Airline shares sagged throughout Asia as ash spewing from an Icelandic volcano grounded hundreds of flights in Europe. Korean Air Lines lost 3.7 percent, China Eastern Airlines slid 2.9 percent, and Taiwan's EVA Airways dropped 3.1 percent.

Sony Corp. dropped 1.5 percent in Tokyo after the electronics and entertainment giant announced it had suffered another online security breach, this time for 2,000 customers in Canada. More than 100 million online accounts have been affected in a suspected hacking of Sony's PlayStation Network gaming service and other online services that began last month.

Markets faced troubling news about Europe on Tuesday, when Greece's main opposition party said it opposed the government's latest attempts to reduce debt. The news further dimmed hopes that the country might be able to repair its finances enough to get another loan package from the International Monetary Fund.

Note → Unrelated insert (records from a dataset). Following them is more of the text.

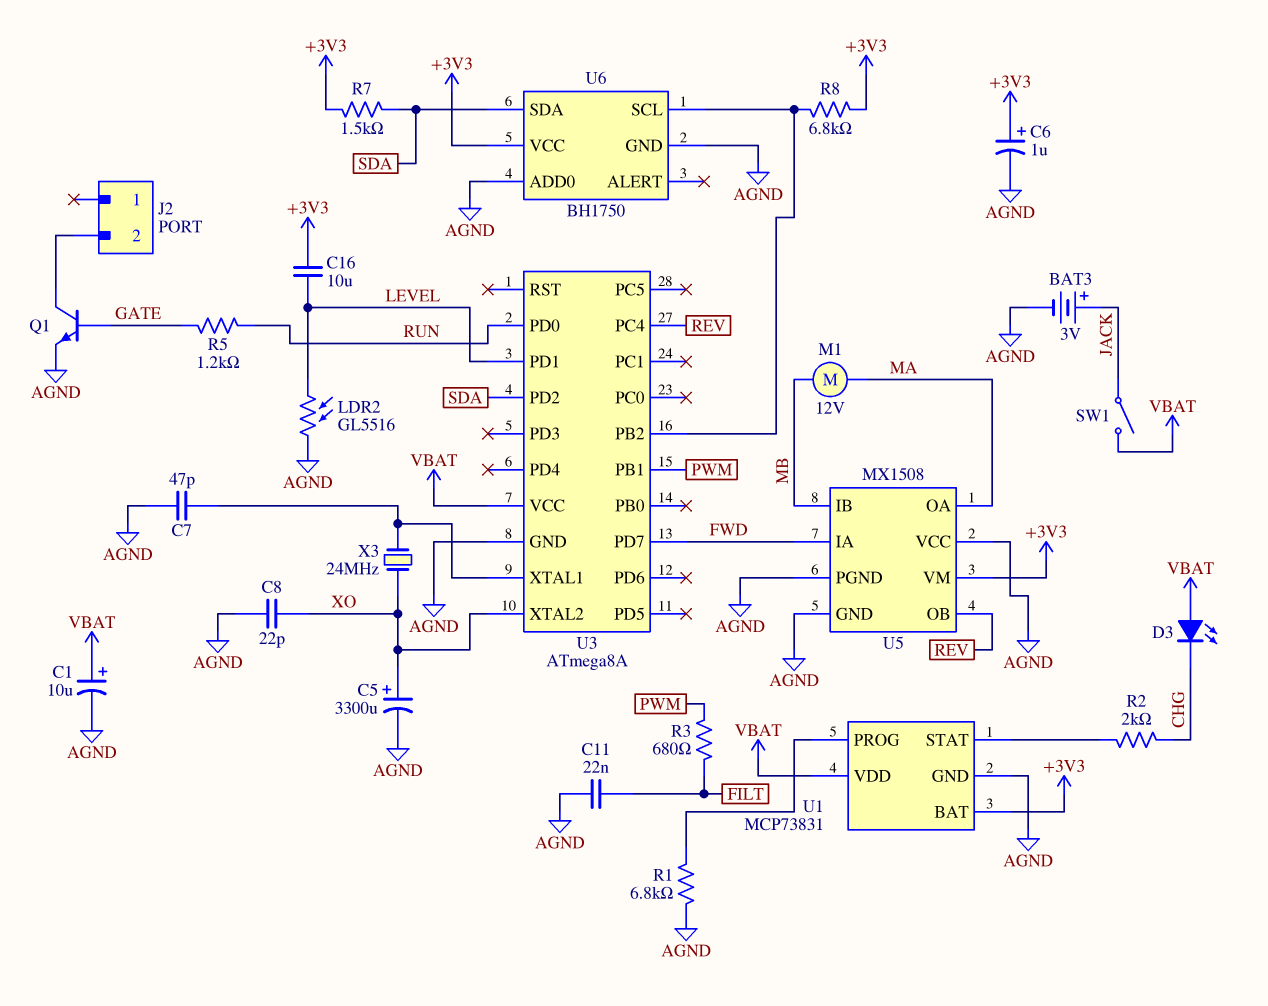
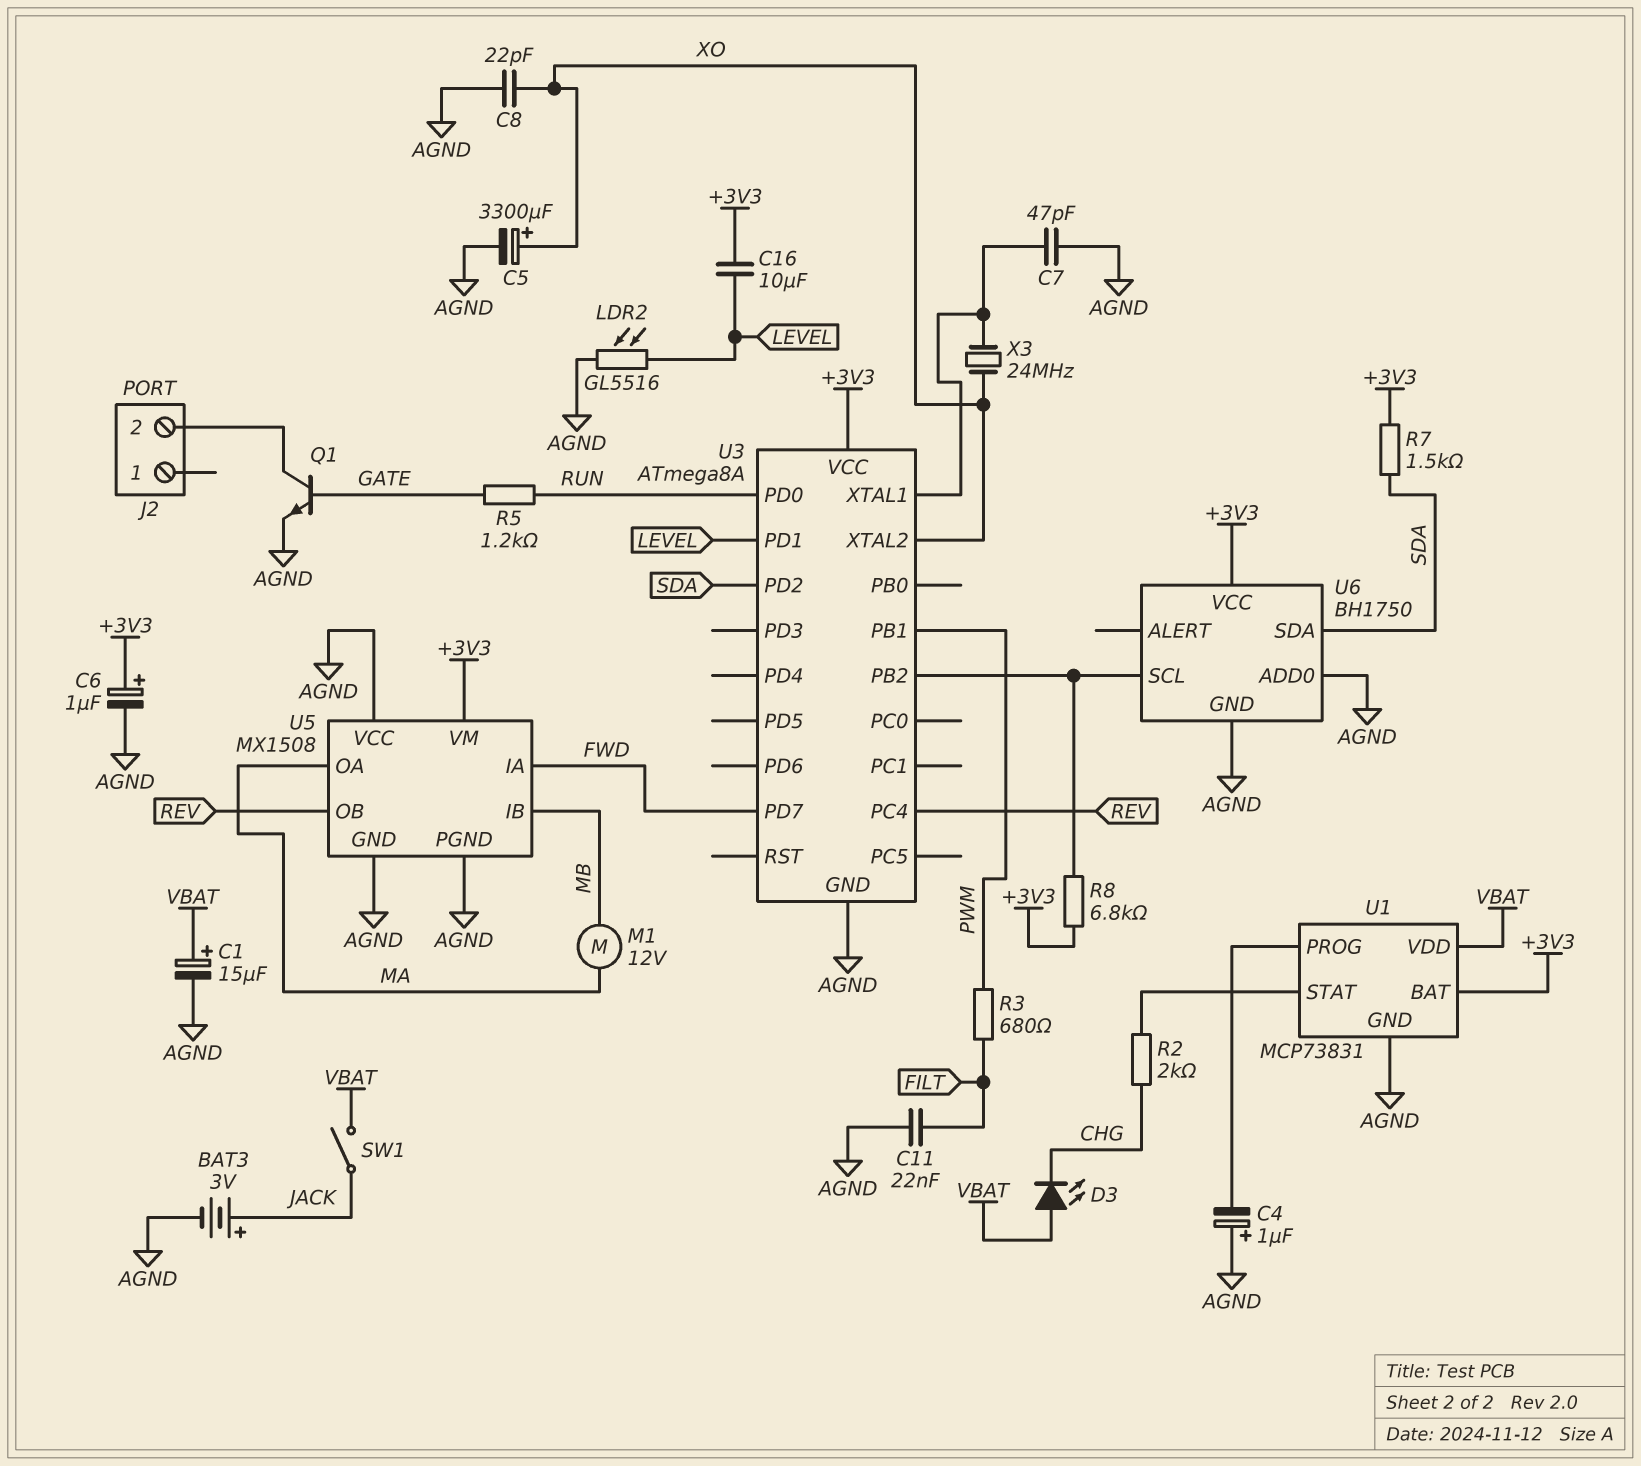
C1: 10uF (plus VBAT, minus AGND) -> 15uF (plus VBAT, minus AGND)
C4: none -> 1uF (plus AGND, minus U1/PROG)
R1: 6.8k (AGND, U1/PROG) -> none
U3 pin VCC: VBAT -> +3V3

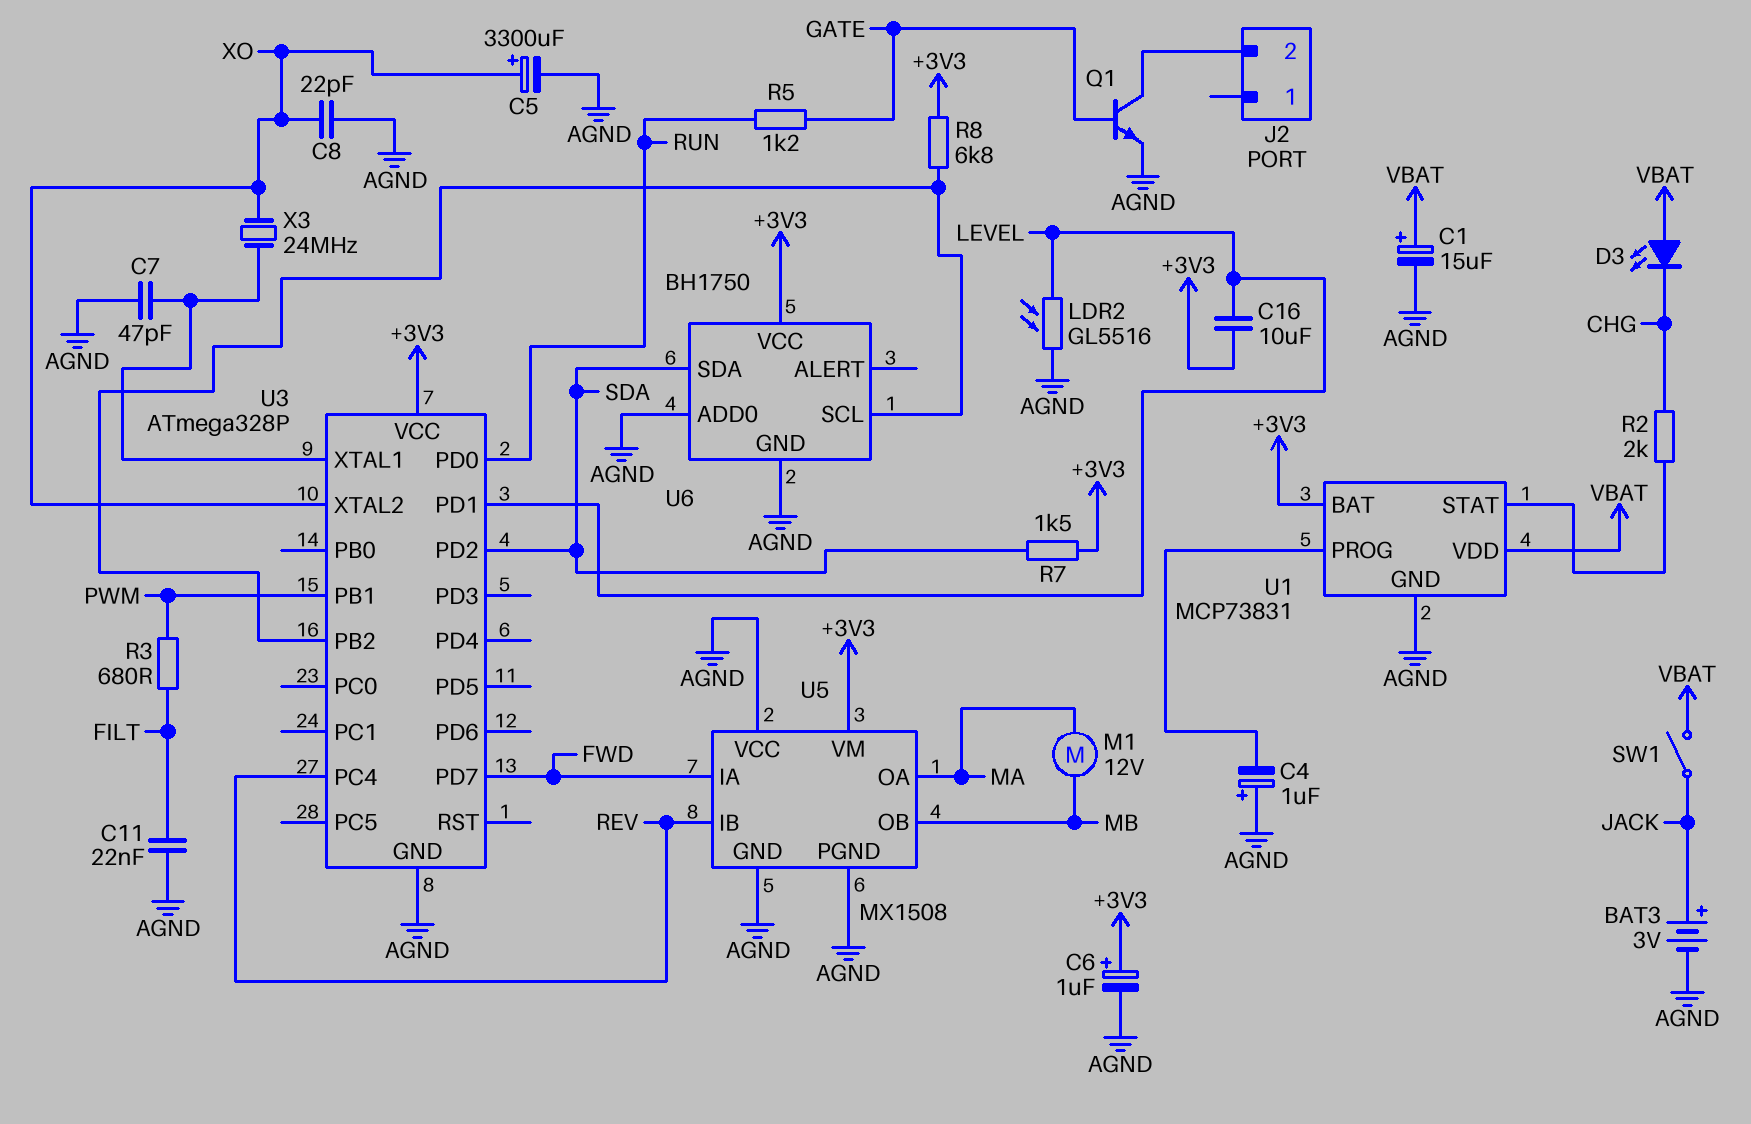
U3: ATmega8A -> ATmega328P
U5 pin IB: MB -> REV
U5 pin OB: REV -> MB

Ratings agency Moody's also warned that a restructuring of Greece's debt would be considered a default. That would cause borrowing costs for other debt-strapped European countries to soar.

Fears that a Greek default could start a chain reaction affecting larger countries like Spain - the fourth-largest economy in Europe - pushed Wall Street lower. The Dow Jones industrial average 0.2 percent to close at 12,356.21. The Standard & Poor's 500 index fell 1.1 points to 1,316.28. The Nasdaq composite fell 0.5 percent to 2,746.16.

Benchmark crude for July delivery was down $1.03 to $98.56 in electronic trading on the New York Mercantile Exchange on Wednesday. The contract gained $1.89 to settle at $99.59 a barrel on Tuesday.

In currencies, the euro slipped to $1.4038 from $1.4113 in late trading Tuesday in New York. The dollar rose to 82.10 yen from 81.97 yen.